Before moving on from Lynchburg and local geography—for your information, you can drive to our nation’s capital in a little over three hours (It took Thomas Jefferson four days and three nights to journey from Monticello to Washington.)
I have come here to reach out and touch as many of the aforementioned historical sites as possible on a weekend and to visit with a doctor friend and his wife, who always have Georgia on their minds–to the extent that they often drive to Athens on the weekends when the Bulldogs play at home. “It takes only six and a half hours to make the trip,” says Carl Moore, a cardiologist, who grew up in Warwick in South Georgia and ranks Stripling’s sausage right up there with Virginia ham as a classic mealtime experience.

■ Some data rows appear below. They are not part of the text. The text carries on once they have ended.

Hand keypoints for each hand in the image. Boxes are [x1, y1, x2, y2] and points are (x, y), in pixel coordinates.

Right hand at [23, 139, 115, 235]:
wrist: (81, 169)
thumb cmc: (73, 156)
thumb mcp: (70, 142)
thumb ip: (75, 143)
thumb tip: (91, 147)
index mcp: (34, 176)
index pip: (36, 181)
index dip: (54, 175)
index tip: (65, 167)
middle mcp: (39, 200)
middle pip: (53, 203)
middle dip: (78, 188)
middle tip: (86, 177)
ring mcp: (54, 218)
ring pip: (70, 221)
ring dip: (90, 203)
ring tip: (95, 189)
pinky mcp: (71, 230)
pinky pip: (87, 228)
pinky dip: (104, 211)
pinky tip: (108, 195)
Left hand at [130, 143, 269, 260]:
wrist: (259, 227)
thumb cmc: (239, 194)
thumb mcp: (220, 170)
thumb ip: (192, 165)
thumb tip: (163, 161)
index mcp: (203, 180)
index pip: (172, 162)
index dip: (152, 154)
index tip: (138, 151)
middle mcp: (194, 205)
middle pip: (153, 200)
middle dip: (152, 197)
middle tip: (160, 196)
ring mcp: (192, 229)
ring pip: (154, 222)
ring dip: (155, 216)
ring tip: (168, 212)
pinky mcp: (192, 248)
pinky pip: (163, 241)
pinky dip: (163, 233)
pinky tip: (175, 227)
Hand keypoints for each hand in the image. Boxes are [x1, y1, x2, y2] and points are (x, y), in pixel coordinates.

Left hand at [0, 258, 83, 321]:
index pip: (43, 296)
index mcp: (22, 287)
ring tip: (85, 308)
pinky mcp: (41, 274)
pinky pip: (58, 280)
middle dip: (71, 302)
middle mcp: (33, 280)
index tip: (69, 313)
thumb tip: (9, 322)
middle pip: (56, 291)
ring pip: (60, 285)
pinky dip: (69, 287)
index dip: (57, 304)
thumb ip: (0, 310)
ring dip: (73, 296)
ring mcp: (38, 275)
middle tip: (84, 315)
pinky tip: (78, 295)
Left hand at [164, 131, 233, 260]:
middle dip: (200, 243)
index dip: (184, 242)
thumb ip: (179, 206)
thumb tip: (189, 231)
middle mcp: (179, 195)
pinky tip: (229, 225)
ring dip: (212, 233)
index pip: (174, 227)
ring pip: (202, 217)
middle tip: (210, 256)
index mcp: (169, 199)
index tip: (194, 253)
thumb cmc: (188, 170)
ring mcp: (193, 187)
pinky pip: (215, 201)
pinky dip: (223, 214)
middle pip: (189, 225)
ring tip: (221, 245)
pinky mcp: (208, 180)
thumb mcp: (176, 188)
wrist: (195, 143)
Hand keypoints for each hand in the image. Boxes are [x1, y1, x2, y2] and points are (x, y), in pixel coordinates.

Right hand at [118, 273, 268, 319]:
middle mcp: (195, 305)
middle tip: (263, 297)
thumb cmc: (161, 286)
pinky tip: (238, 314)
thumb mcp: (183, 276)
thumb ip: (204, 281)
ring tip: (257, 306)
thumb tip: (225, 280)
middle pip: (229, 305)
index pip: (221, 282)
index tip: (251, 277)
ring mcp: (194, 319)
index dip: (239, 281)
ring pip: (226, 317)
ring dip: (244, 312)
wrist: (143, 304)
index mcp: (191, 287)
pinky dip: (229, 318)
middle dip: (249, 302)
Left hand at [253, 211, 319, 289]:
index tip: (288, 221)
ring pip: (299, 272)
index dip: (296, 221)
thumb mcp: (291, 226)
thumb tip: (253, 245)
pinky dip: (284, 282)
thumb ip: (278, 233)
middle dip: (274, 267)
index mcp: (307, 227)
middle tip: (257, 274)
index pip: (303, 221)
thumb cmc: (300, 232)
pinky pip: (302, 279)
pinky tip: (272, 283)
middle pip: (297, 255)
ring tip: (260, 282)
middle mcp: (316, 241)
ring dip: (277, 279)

While there are divided loyalties in Carl’s social circle (family, friends and neighbors who were matriculates at Virginia, among other institutions of higher learning), he suffers emotionally when Athens is not on his agenda often enough. However, when he tailgates—Athens or Charlottesville (or wherever)—you can find his watering hole easily. Just look for the flags.
At the top of the 28 foot flagpole, you will see the Georgia “G,” followed by an Ole Miss banner (wife Nancy’s alma mater) and one saluting Virginia (where his son Davis and daughter Dixon were graduated). Then there are the nautical symbols NCND, identifying his late father’s World War II minesweeper. You can readily conclude that Carl is all about loyalties.
The Moore’s combine work and play about as well as anybody you know. Their inventiveness would impress Mr. Jefferson. Carl settled here after cardiology training at Virginia. Nancy, who was graduated from Ole Miss, remains a working pharmacist. Ashton, the last of their offspring, chose the University of Georgia. “That,” Carl says, “heightens our interest in returning to Athens.”
When they make their sojourns to Sanford’s hedges, they are always in the company of Mike (Georgia) and Leah (Vanderbilt) Sumner, both graduates of the Lumpkin School of law in Athens; both practice law in Newnan. The Moore’s and the Sumner’s become inseparable in the fall. Their tailgate parties start early and the chain of flags gets priority attention. Friends are always welcome. “We have met the nicest people who stop by our tailgate parties,” Nancy says.
The Moore’s get the highest of marks when it comes to their social inclinations. They have to go out of their way to visit and interact with their countless friends. What’s a seven hour drive to have fun with those you enjoy the most? My words, not theirs, but a betting man would wager that they would be in agreement.
What is easy to glean from all this is that campus loyalties should be inclusive and without rancor. Cheer loudly for your team, but embrace those who pay allegiance to other colors. The Moore’s and the Sumner’s display the best in collegiality, friendship and sportsmanship. Let’s all circle up and sing Kumbaya.